Dáil Éireann Debate, Tuesday - 10 December 2013

Tuesday, 10 December 2013

Ceisteanna (152)

Pearse Doherty

Ceist:

152. Deputy Pearse Doherty asked the Minister for Finance if he will provide in tabular form for each of Bank of Ireland, Allied Irish Banks, Permanent TSB, the National Treasury Management Agency and the National Asset Management Agency, the number of retired employees currently being paid a pension; if he will provide separately the number currently in the employment of the covered institution but who will in due course be entitled to a pension of between €100,000 and €200,000, between €200,001 and €300,000, between €300,001 and €400,000, between €400,001 and €500,000, and in excess of €500,000. [52985/13]

Amharc ar fhreagra

Freagraí scríofa (Ceist ar Finance)

The following are the details of the number of retired employees at each of the institutions.

Institution

No. of retired employees in receipt of a pension

Bank of Ireland

5,400

Allied Irish Bank(i)

3,821

permanent tsb (ii)

295

National Treasury Management Agency

14

National Asset Management Agency

-

Notes:

i) AIB numbers as at 30 September 2013

ii) ptsb numbers as at 31 December 2012

In relation to your enquiry regarding the number of current staff who will receive pension payments on retirement of various levels, unfortunately, it is not possible to accurately forecast entitlements given the huge number of variables involved and then provide this on a comparable basis. For example in one institution there are 12 different pension schemes with 12 different sets of terms and conditions. Further given the fluidity of the current employment situation in the institutions e.g. the current schemes for early retirements and voluntary redundancies, freedom of personnel to leave on notice and the individual nature of retirement packages especially at executive level (transfer in arrangements), it is not possible to forecast figures in relation to future entitlements.
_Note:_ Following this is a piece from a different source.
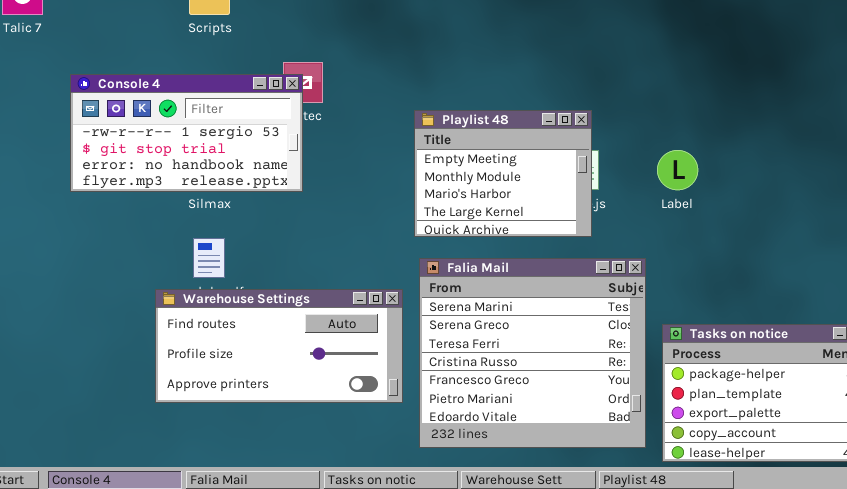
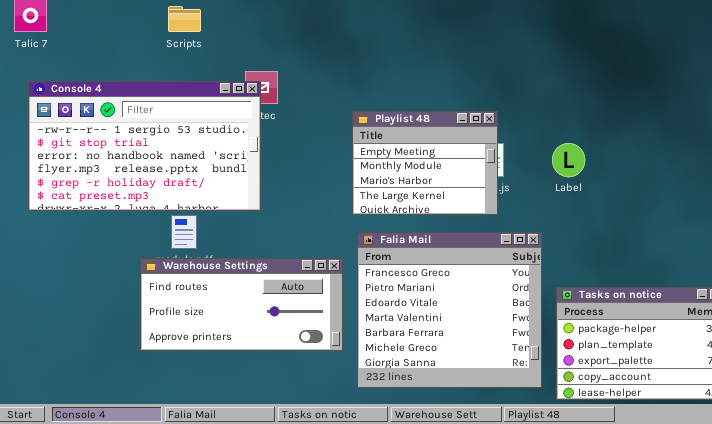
Console 4: [70,74,303,192] -> [28,81,261,211], resized
Falia Mail: [419,258,646,448] -> [357,232,542,388], scrolled down 4 rows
While the trustees of the schemes have actuarial models which allow them to forecast the financial state of the various schemes, these models are not available to my department and the institutions rely on their pension trustees for forecasting. In addition to the points above, due to the small number of individuals in some institutions, even if it were possible to calculate the data, it would not be possible to release the information due to data protection constraints on personal data.
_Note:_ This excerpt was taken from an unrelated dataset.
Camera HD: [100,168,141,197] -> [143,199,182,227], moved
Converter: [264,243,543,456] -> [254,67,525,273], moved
NTMA employees are members of the NTMA defined benefit superannuation scheme or else have Personal Retirement Savings Accounts. The pension benefits of members of the NTMA superannuation scheme prior to 1 January 2010 are based on final salary. The pension benefits of members who joined the scheme on or after 1 January 2010 are based on career average earnings. Unlike most public pension schemes which are funded on a pay as you go basis, the NTMA superannuation scheme is a funded scheme. Pension entitlements are within the standard entitlements in the model public sector defined benefit superannuation scheme. Pension contributions are not paid to individual employees – they are paid into the scheme. The level of potential pension payments to members is dependent on length of service, based on final salary or career average earnings, with 1/80th of salary accruing for each year of service.

Question No. 153 answered with Question No. 149.